Instructions for the task: Report every line of the records below that contains the string "Trott", and treat uppercase and lowercase as different.

Data extract:
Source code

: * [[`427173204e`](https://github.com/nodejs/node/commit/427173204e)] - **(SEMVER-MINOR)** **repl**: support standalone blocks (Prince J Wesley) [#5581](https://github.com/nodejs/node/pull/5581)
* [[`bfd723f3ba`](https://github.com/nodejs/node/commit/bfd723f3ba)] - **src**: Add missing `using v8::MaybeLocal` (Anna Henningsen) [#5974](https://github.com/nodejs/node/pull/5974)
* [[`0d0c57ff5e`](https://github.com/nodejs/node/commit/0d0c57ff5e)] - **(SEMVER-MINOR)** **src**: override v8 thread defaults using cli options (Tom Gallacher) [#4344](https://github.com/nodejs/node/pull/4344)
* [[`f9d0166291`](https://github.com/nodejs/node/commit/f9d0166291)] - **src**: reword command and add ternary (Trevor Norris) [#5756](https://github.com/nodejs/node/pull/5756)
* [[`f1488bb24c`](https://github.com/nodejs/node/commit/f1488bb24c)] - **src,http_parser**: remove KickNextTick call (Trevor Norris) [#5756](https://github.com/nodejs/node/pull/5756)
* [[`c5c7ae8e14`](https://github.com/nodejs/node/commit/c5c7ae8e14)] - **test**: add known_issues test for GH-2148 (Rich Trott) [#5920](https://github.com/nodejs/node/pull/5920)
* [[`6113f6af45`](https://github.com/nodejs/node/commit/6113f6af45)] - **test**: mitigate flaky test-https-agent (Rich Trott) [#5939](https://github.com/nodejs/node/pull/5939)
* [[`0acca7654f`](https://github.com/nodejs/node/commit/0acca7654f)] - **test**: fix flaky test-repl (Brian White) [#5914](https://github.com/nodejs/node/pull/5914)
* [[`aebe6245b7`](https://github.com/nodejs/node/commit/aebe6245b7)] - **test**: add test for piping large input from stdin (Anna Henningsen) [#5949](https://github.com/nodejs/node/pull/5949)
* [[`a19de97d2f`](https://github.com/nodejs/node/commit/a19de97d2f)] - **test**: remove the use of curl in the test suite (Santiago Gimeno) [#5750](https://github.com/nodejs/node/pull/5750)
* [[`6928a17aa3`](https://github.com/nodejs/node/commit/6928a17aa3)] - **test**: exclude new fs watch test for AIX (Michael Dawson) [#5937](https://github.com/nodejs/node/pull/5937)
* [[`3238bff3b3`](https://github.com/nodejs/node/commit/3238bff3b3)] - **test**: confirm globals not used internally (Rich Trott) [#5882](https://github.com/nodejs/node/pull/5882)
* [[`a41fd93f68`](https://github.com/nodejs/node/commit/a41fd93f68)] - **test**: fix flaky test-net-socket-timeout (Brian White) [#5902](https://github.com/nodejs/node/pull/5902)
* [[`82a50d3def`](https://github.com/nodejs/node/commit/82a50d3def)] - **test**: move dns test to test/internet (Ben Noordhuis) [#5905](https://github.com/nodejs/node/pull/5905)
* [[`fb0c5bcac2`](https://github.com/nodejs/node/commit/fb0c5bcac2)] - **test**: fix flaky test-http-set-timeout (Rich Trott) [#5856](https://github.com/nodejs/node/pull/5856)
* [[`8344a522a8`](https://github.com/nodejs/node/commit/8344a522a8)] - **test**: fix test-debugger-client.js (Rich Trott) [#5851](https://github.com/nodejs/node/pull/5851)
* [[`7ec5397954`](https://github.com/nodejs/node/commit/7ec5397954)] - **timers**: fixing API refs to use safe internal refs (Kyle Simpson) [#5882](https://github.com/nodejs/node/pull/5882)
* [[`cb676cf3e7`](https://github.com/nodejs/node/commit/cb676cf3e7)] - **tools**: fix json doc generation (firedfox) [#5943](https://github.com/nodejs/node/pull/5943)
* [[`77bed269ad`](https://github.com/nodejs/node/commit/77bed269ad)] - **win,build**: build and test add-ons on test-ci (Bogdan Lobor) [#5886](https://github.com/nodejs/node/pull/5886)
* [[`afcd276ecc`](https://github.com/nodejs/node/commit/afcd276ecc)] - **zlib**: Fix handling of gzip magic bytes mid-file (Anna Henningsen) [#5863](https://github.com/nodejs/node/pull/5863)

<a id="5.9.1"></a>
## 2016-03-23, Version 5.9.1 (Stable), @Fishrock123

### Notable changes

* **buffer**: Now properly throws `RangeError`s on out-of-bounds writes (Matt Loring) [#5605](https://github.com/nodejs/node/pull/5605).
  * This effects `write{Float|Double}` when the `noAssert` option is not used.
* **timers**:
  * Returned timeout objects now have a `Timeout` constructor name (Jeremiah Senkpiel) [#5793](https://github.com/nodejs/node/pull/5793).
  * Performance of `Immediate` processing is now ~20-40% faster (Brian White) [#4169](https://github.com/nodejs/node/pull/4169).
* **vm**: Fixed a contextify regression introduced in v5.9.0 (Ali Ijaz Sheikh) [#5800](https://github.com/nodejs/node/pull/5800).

Exercise result:
* [[`c5c7ae8e14`](https://github.com/nodejs/node/commit/c5c7ae8e14)] - **test**: add known_issues test for GH-2148 (Rich Trott) [#5920](https://github.com/nodejs/node/pull/5920)
* [[`6113f6af45`](https://github.com/nodejs/node/commit/6113f6af45)] - **test**: mitigate flaky test-https-agent (Rich Trott) [#5939](https://github.com/nodejs/node/pull/5939)
* [[`3238bff3b3`](https://github.com/nodejs/node/commit/3238bff3b3)] - **test**: confirm globals not used internally (Rich Trott) [#5882](https://github.com/nodejs/node/pull/5882)
* [[`fb0c5bcac2`](https://github.com/nodejs/node/commit/fb0c5bcac2)] - **test**: fix flaky test-http-set-timeout (Rich Trott) [#5856](https://github.com/nodejs/node/pull/5856)
* [[`8344a522a8`](https://github.com/nodejs/node/commit/8344a522a8)] - **test**: fix test-debugger-client.js (Rich Trott) [#5851](https://github.com/nodejs/node/pull/5851)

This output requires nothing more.